Signing your own modules - gpg: [stdin]: clearsign failed: No secret key

FreePBX Development
,
1

Hi all,

I’m following Sangoma Documentation and doing this:

[root@freepbx devtools]# ./sign.php /var/www/html/admin/modules/sentrypeer --local 3045F169
Installing to local signing directory
Signing with 3045F169
Generating file list…
Signing /etc/freepbx.secure/sentrypeer.sig…gpg: no default secret key: No secret key
gpg: [stdin]: clearsign failed: No secret key

Done
Tagging module for local signing…gpg: no default secret key: No secret key
gpg: [stdin]: clearsign failed: No secret key

Done
[root@freepbx devtools]# ll /var/www/html/admin/modules/sentrypeer/module.sig
-rw-r–r-- 1 root root 0 Feb 26 20:20 /var/www/html/admin/modules/sentrypeer/module.sig
[root@freepbx devtools]# cat /var/www/html/admin/modules/sentrypeer/module.sig
[root@freepbx devtools]# cat /etc/freepbx.secure/sentrypeer.sig
[root@freepbx devtools]# ll /etc/freepbx.secure/sentrypeer.sig
-rw-r–r-- 1 root root 0 Feb 26 20:20 /etc/freepbx.secure/sentrypeer.sig

but if I look at the gpg commands getting run and test myself it works (I note you’re fwriting to an open file handle to adding your own text inside that .sig file though):

gpg --default-key 3045F169 --clearsign
gpg: using “3045F169” as default secret key for signing
sdfsdfsdf
-----BEGIN PGP SIGNED MESSAGE-----
Hash: SHA256

sdfsdfsdf
-----BEGIN PGP SIGNATURE-----

iHUEARYIAB0WIQThQMT7NT02jeoJsameibM6MEXxaQUCY/u/nAAKCRCeibM6MEXx
aQOwAP4gXLhoy5TRUy5vedJVu9GrfkLrticOKH1ASzX5E0KwlAEA9jUV5jiU/cvG
0U4wIQuKM5f8q5Un+izEMWQW3iUhtwc=
=OKRv
-----END PGP SIGNATURE-----

I have a passphrase set and when I test on the CLI I get this pinentry ncurses:


                                      ┌────────────────────────────────────────────────────────────────┐
                                      │ Please enter the passphrase to unlock the OpenPGP secret key:  │
                                      │ "Gavin Henry <[email protected]>"                          │
                                      │ 255-bit EDDSA key, ID XXX3045F169,                        │
                                      │ created 2022-01-02.                                            │
                                      │                                                                │
                                      │                                                                │
                                      │ Passphrase: *_________________________________________________ │
                                      │                                                                │
                                      │         <OK>                                    <Cancel>       │
                                      └────────────────────────────────────────────────────────────────┘

even if I edit that key and remove the passphrase I get the same error.

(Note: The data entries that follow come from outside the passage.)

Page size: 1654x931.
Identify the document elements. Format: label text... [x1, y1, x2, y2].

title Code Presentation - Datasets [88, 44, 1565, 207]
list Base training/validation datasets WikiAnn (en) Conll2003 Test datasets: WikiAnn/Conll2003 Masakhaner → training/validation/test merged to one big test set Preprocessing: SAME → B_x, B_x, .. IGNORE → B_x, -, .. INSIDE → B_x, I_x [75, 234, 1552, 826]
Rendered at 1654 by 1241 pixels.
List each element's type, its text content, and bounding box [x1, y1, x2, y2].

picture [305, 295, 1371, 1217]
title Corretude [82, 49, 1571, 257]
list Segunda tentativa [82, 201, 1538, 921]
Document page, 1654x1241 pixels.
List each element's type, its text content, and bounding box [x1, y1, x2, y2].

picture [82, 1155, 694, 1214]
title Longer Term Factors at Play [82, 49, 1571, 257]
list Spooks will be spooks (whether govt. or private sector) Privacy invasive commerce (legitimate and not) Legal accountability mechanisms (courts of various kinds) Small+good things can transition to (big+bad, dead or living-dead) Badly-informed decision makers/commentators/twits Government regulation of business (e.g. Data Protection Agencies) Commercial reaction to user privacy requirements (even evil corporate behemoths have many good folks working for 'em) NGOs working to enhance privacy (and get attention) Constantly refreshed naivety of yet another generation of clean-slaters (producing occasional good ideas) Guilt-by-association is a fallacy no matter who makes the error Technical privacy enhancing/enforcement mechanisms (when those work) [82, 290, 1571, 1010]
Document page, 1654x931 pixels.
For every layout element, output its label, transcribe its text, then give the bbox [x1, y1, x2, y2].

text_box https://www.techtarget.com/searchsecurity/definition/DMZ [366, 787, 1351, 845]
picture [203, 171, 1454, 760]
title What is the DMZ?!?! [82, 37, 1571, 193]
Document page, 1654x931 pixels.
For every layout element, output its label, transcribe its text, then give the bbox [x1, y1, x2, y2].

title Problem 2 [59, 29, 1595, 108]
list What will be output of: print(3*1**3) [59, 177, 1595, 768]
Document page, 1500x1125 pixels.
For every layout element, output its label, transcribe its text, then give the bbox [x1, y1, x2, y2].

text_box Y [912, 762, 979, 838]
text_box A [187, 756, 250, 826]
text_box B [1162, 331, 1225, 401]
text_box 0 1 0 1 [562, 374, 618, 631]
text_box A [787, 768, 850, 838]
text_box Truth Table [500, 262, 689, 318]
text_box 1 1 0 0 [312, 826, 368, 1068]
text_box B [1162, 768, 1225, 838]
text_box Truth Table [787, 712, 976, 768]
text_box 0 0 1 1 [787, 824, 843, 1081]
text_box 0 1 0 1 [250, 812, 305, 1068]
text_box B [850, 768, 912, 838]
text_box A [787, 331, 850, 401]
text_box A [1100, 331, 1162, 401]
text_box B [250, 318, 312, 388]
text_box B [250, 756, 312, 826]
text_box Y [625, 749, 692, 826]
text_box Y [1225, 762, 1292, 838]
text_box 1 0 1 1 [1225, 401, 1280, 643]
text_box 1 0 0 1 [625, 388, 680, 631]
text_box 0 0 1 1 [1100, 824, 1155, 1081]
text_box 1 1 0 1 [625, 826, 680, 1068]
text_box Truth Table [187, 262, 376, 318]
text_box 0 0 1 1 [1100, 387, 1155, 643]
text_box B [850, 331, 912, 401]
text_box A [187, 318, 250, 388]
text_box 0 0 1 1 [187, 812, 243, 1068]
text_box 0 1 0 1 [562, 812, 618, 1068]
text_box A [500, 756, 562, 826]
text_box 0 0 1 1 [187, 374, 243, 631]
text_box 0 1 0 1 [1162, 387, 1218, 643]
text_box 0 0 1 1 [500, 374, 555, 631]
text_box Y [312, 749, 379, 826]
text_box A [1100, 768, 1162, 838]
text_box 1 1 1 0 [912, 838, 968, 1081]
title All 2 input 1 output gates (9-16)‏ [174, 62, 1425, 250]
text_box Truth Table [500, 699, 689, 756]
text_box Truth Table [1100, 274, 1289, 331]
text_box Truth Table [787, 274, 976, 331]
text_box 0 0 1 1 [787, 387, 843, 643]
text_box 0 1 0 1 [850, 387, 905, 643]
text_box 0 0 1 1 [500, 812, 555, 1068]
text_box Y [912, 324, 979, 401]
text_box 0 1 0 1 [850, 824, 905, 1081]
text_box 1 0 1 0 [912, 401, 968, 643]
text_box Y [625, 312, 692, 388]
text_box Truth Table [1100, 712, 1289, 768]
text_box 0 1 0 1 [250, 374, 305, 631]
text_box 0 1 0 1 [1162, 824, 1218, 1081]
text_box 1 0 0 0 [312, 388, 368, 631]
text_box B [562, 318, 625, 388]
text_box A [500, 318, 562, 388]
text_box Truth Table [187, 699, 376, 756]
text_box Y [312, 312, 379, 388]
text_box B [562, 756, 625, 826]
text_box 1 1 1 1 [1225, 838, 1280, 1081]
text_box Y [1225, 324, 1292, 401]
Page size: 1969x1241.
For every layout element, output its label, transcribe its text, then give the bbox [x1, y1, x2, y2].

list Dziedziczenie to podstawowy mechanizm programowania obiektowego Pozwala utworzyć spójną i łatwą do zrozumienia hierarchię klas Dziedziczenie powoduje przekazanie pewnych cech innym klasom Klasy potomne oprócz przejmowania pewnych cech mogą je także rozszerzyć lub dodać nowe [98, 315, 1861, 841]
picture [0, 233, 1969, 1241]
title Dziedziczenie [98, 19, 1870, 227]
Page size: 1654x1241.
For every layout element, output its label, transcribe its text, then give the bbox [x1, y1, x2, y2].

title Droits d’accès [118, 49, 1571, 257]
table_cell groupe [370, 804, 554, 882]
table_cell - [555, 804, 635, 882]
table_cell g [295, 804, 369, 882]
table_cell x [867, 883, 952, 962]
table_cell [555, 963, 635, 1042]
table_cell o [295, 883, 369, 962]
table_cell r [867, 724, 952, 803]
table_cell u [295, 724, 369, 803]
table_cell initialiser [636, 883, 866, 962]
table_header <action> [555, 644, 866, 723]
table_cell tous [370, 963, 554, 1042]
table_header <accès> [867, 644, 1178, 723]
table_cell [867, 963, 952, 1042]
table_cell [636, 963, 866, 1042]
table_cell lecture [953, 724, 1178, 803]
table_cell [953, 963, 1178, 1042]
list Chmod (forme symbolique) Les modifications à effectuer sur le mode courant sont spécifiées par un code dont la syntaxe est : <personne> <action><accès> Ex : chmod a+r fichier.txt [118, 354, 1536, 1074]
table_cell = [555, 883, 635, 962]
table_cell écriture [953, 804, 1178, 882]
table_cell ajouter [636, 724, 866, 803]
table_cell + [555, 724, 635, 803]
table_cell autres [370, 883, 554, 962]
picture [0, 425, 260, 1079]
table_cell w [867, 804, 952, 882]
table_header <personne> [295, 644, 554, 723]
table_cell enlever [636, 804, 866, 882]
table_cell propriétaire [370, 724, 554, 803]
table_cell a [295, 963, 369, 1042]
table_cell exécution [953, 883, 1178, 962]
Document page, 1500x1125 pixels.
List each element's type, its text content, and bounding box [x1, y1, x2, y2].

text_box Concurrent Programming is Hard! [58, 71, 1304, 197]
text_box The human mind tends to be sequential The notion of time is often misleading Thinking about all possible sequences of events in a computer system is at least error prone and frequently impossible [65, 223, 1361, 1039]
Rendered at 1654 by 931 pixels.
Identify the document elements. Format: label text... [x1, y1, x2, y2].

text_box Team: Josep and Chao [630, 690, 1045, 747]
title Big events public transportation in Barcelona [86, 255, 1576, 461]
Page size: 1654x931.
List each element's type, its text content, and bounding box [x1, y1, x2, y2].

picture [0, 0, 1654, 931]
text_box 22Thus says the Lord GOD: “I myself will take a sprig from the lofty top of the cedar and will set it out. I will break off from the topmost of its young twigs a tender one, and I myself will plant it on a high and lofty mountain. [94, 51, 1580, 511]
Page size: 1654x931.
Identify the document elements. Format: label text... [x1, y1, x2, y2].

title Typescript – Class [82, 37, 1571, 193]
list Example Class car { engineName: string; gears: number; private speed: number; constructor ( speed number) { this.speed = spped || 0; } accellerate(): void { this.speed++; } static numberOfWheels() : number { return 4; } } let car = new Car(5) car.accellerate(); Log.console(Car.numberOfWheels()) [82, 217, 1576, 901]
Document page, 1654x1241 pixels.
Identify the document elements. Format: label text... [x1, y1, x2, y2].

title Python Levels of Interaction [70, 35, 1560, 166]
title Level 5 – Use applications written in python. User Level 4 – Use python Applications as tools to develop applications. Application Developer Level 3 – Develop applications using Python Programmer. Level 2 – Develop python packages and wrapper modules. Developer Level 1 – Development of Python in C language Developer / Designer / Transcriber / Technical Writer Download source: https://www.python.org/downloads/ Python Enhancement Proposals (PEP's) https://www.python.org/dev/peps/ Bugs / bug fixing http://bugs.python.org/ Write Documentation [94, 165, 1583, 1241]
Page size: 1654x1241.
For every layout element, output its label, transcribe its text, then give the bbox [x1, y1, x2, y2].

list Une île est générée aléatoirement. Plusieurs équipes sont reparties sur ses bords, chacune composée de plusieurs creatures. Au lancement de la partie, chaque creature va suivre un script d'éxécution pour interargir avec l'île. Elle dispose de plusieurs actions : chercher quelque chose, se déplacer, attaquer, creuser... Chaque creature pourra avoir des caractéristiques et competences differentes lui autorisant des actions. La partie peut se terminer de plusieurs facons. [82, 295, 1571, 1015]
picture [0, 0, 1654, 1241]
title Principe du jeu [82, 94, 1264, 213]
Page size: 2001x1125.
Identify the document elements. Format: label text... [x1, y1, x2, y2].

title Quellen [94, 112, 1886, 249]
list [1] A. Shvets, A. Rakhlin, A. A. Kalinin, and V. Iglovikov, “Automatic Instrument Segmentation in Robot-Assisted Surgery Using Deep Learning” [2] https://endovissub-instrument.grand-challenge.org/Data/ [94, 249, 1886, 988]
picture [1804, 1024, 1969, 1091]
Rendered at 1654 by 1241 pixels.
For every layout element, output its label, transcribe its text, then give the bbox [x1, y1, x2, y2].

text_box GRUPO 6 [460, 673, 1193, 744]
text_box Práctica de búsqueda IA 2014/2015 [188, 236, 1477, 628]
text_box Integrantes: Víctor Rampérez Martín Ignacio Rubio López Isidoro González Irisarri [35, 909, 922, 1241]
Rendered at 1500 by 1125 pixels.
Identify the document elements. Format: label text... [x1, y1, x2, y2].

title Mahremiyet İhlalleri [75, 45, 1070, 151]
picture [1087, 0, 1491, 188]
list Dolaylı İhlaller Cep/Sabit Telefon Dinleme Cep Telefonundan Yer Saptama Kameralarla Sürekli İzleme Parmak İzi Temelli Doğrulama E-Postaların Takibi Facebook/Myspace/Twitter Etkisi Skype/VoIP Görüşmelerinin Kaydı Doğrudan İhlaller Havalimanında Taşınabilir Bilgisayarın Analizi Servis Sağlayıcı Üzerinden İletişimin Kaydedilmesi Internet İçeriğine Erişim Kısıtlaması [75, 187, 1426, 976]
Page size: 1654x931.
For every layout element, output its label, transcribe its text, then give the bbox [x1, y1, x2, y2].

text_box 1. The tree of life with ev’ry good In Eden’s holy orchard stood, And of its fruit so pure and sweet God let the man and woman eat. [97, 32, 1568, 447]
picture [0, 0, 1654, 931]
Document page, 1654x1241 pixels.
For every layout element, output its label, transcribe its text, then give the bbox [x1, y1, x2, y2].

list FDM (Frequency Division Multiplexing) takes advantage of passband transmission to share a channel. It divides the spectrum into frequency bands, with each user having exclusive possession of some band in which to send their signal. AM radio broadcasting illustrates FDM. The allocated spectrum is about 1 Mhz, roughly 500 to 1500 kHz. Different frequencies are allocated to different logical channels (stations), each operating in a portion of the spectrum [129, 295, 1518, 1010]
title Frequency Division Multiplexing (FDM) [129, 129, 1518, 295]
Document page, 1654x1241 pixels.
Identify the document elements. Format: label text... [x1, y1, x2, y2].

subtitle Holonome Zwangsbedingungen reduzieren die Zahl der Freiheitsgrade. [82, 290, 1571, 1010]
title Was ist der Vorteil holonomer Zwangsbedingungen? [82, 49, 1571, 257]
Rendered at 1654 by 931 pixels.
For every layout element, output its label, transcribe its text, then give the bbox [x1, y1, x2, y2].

Any ideas? Create new key just signing? Or is it best to use my personal one as I want to fill out this next - Sangoma Documentation

Thanks.

2

All sorted:

[root@freepbx devtools]# ./sign.php /var/www/html/admin/modules/sentrypeer --local 3045F169
Installing to local signing directory
Signing with 3045F169
Generating file list…
Signing /etc/freepbx.secure/sentrypeer.sig…gpg: using “3045F169” as default secret key for signing

Done
Tagging module for local signing…gpg: using “3045F169” as default secret key for signing

Done

I had upgraded from gpg 2.0 to 2.2 on CentOS 2 as my keys are ed25519 and my gpg was in /opt/gnupg22 via custom RPMs. I’d only updated my own gpg aliases, but the global /usr/bin/gpg symlinks etc.

3

This topic was automatically closed 7 days after the last reply. New replies are no longer allowed.